• _Exercise text_:
Growing up, there was this shopkeeper where I lived who was constantly grumpy. I often imagined that he was born that way, an ill-tempered baby that gave his poor mother grief. I say this because the man never smiled and always wore this nasty look on his face that gave the impression he was about to punch you.

And yes, this is the same look that he gave the many customers who thronged his shop, which, ironically, was the most prosperous in the small shopping centre. What is it about bad people getting all the good things in life? Anyway, he would treat you like he didn’t need your money, was rude, and disrespectful.

Those who bothered to say ‘hello’ would be greeted by a grunt and a sneer, or total silence. There were, however, two exceptions, two individuals who motivated him to thaw somewhat — the headmaster of the local school and a certain young woman he was hopelessly in love with — let’s call her Wambui for the sake of this story.

No, the man had no wife, and my heart went out, in advance, to the woman who would be misinformed enough to get married to the man because his personality would have gradually sucked all the life out of her.

• _Directions_:
A. Answer these questions about the passage on the grumpy shopkeeper. Put each answer on its own line, marked the same way.
(i) How did the shopkeeper's shop compare with the others in the small shopping centre?
(ii) How did he respond to people who said "hello"?
(iii) Who were the two people who made him thaw somewhat?
B. Turn the paragraph of the grumpy shopkeeper passage that begins "And yes, this is the same look" into a short bulleted list that keeps its main facts.
C. Carry on the story of the grumpy shopkeeper from its last sentence, in the same first-person voice.

• _Data shown_:
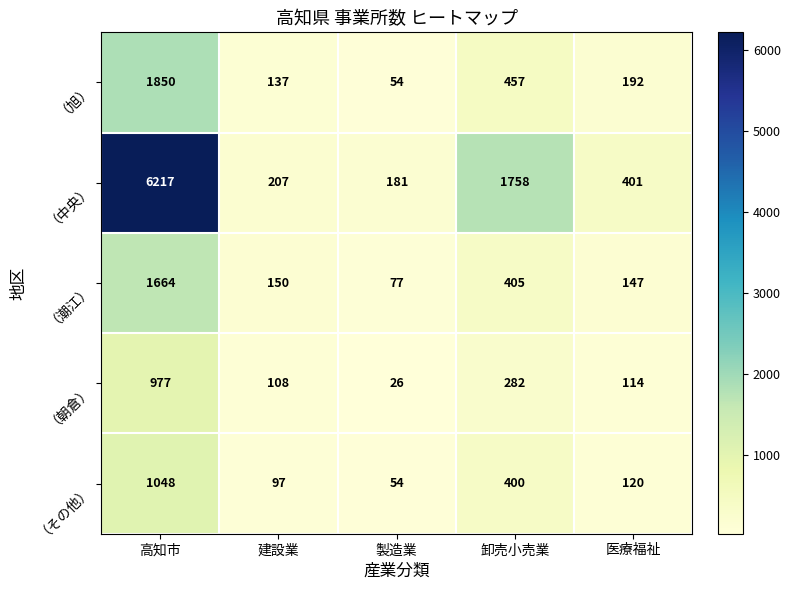

Rank the series at 医療福祉 from lowest to highest value.

（朝倉）, （その他）, （潮江）, （旭）, （中央）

• _Outputs in order_:
A.
(i) It was the most prosperous shop in the small shopping centre.
(ii) He answered with a grunt and a sneer, or with total silence.
(iii) The headmaster of the local school and a young woman he was hopelessly in love with, called Wambui in the story.

B.
- He gave the same nasty look to the many customers who crowded his shop.
- His shop was, ironically, the most prosperous in the small shopping centre.
- The writer asks why bad people get all the good things in life.
- He treated customers as if he didn't need their money and was rude and disrespectful.

C.
Anyway, the transformation Mr Grumpy would go through whenever these two visited his shop was a sight to behold. He would ignore the other customers and rush to serve the headmaster, whom he would ingratiate himself to. You could tell that he was impressed by the headmaster’s title and the status it accorded him in society.

As for Wambui, the man would get so flustered in her presence, it was comical. And a bit embarrassing to watch. Thankfully, Wambui had the good sense not to give him the time of day, having observed his false nature.

Preferential treatment

There is a point to this flashback. I wanted to talk about people whose degree of respect towards you is determined and measured by your status in society and what they can get from you, the people with what I like to call the ‘mheshimiwa’ mentality.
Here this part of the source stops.